Monday, 30 March 2015

BBC: 'Success' Is 25% Of An Industry Collapsing

Life at Puddlecote Inc is extremely busy at the moment and likely to be for some time, so content may be sparse here for a while.

In the meantime, you may be interested in a 10 minute piece on the Irish smoking ban from the BBC World Service which you can listen to here. You see, the BBC has told the world that Ireland's ban was a great success because they found a former opponent whose pub is still in business. So that's all right then.

He's one of the lucky ones, though, because there were 9,964 licensed pubs in Ireland 2004 when the ban arrived, but only 7,509 - and falling - eight years later in 2012 according to the FT. Or, as one publican described it ...
Landlord Liam Fitzpatrick, who began working in the pub from the age of 14, says there has been a cultural shift in Ireland over the past decade with people drinking at home rather than in the pub.
Well, with supermarket booze still being as cheap as it has always been, the cultural shift has been out of pubs and into a place where rules based on junk science don't place an obstacle in front of enjoyment and relaxation. What else would one expect?

The BBC reporter, however, didn't think it was worth mentioning that over a quarter of Ireland's pub stock has been extinguished since the oh-so-wonderful smoke-free experiment in 2004. And there we were thinking that the BBC is a world-renowned source of agenda-free news, eh?


4 comments:

Junican said...

Well, there is a big problem, DP. In the UK, all three main parties are in favour of the smoking ban. Thus, to be politically impartial, the BBC has to report only pro-ban stories.

Jax said...

Why, oh why, do the BBC and other media outlets still cling to the idea that if they say something, the gullible public will simply believe it like it’s gospel truth, along the lines of: “Crumbs! I thought the pub trade had collapsed after the smoking ban, ever since our three local pubs closed within 18 months of it. Obviously I was wrong. They were all just ‘unlucky’ at exactly the same time.”


Maybe it’s because this did seem to be the way of things before the ban, when all those ban-supporters (and, largely, ban-apathists amongst the non-smoking community) swallowed – hook, line and sinker - every story about how the pub trade wouldn’t be harmed by the ban, and about how things would jog on just the same for non-smoking drinkers, so no need to worry about anything. After all, they were told, even smokers would soon “get used to it” and start to come down the pub again to enjoy a lovely, non-smoking evening with their lovely non-smoking chums. It was all going to be such lovely, healthy fun, wasn’t it?

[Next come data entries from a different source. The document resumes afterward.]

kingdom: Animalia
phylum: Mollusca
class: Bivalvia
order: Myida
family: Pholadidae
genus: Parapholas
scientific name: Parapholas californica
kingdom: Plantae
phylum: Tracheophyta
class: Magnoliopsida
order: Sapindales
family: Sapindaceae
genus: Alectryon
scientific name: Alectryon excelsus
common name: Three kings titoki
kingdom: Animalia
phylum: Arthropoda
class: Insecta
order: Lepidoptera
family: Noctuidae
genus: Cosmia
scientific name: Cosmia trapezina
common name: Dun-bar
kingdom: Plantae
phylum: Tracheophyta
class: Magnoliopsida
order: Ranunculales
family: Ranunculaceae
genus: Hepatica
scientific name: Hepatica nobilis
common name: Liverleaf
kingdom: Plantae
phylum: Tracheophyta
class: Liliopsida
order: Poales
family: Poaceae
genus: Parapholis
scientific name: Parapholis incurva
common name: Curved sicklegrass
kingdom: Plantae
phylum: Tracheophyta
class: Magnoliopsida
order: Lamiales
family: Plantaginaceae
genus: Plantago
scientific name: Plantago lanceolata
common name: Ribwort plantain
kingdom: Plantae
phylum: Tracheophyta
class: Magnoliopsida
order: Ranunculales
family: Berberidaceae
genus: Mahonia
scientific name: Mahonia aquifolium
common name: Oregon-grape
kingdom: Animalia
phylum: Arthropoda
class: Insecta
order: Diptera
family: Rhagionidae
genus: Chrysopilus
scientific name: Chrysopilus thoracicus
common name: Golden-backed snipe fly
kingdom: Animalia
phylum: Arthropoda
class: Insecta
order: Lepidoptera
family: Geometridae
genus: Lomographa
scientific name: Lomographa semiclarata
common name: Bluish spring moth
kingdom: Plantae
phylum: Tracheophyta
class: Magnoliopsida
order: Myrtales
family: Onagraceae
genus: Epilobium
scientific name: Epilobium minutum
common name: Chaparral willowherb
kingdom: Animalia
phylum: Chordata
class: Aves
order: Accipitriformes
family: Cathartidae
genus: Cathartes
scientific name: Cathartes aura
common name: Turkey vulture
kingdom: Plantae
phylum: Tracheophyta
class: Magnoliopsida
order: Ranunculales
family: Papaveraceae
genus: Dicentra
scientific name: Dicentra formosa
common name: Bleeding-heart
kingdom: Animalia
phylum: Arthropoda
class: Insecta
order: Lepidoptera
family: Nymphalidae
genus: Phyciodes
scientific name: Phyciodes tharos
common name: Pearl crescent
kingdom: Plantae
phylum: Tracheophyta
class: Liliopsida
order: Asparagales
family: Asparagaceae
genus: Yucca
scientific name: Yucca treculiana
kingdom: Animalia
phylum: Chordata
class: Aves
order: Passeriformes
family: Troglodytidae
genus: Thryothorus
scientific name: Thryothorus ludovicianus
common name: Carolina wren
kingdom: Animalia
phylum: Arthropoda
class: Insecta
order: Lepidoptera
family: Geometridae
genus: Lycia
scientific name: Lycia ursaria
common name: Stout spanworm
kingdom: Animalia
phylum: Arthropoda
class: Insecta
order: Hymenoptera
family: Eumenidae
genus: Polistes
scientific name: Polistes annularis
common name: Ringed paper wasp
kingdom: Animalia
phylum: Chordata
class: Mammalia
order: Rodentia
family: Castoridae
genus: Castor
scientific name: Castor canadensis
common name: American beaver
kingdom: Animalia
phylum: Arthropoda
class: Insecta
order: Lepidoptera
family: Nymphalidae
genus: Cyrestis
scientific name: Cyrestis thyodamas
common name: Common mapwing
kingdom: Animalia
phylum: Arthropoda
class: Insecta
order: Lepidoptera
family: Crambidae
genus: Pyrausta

It seems that the BBC haven’t yet realised that whilst they can make very authoritative-sounding proclamations about things that haven’t happened yet and have people believe them, it’s a different story when they are trying to convince people that what has self-evidently happened before their very eyes actually hasn’t really happened at all … their local is still there, it's as busy as ever, all their friends still gather there regularly, and it truly hasn't morphed into a restaurant-with-a-pubby-name. Honest. I know it's true - I saw it on the BBC!

Little Black Censored said...

What I love about pubs these days is that you can smell the lavatories and the sweating fellow-customers.

JonathanBagley said...

Does Ireland have large pub cos owning most of the pubs? They are the culprits in the UK, apparently.